Categories: New Horizons Pluto
NASA Colorizes New Horizon’s Sharpest Images Of Pluto
NASA has released the best close-up color images of Pluto in human history, transmitted by its New Horizons spacecraft from 3 billion miles away.
The enhanced color mosaic are part of a sequence taken near New Horizons’ closest approach to Pluto, with resolutions of about 250-280 feet (77-85 meters) per pixel – revealing features smaller than half a city block on Pluto’s surface.
The images form a strip 50 miles (80 kilometers) wide, trending (top to bottom) from the edge of “badlands” northwest of the informally named Sputnik Planum, across the al-Idrisi mountains, onto the shoreline of Pluto’s “heart” feature, and just into its icy plains.
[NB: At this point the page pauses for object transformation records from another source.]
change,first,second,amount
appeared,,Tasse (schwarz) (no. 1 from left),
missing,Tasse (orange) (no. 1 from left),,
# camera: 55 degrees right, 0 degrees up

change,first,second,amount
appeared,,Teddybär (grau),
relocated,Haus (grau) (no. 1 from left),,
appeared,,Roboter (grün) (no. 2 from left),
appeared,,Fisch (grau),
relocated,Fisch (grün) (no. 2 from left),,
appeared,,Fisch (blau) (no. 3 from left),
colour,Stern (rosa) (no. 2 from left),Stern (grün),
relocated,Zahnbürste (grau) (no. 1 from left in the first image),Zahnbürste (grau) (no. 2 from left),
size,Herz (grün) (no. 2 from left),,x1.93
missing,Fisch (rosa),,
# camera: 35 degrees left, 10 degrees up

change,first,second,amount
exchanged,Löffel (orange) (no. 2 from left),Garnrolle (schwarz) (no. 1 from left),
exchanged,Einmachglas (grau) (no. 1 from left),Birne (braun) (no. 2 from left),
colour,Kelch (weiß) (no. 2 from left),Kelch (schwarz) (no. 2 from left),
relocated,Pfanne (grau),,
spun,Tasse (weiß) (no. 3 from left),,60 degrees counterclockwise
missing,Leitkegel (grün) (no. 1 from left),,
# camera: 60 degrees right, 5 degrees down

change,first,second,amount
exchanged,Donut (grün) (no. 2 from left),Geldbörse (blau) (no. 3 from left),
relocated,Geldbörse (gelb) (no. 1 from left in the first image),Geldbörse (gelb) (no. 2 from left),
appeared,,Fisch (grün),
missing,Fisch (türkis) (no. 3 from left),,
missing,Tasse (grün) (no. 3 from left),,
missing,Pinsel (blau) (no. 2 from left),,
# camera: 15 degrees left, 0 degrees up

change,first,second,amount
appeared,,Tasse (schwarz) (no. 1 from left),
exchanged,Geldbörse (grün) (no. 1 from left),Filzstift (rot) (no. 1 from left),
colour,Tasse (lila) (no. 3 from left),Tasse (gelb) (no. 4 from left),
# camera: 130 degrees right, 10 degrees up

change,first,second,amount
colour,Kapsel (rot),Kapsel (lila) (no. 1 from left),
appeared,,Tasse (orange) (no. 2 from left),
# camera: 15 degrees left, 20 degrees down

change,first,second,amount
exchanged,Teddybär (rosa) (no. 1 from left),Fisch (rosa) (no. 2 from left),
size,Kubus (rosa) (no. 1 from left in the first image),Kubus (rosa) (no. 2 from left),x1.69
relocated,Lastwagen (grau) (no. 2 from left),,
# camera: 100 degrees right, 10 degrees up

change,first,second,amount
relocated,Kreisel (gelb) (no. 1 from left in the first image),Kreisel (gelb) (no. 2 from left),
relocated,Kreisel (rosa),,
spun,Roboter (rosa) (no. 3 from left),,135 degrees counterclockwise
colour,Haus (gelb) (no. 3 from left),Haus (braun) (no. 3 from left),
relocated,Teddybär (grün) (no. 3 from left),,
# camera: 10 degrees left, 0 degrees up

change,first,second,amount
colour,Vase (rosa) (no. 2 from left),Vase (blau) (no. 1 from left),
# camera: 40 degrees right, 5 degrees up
They combine pictures from the telescopic Long Range Reconnaissance Imager (LORRI) taken approximately 15 minutes before New Horizons’ closest approach to Pluto, with – from a range of only 10,000 miles (17,000 kilometers) – with color data (in near-infrared, red and blue) gathered by the Ralph/Multispectral Visible Imaging Camera (MVIC) 25 minutes before the LORRI pictures.
“These new images give us a breathtaking, super-high resolution window into Pluto’s geology,” said New Horizons Principal Investigator Alan Stern, of the Southwest Research Institute (SwRI) in Boulder, Colorado of the initial black-and-white images. “Nothing of this quality was available for Venus or Mars until decades after their first flybys; yet at Pluto we’re there already – down among the craters, mountains and ice fields – less than five months after flyby! The science we can do with these images is simply unbelievable.”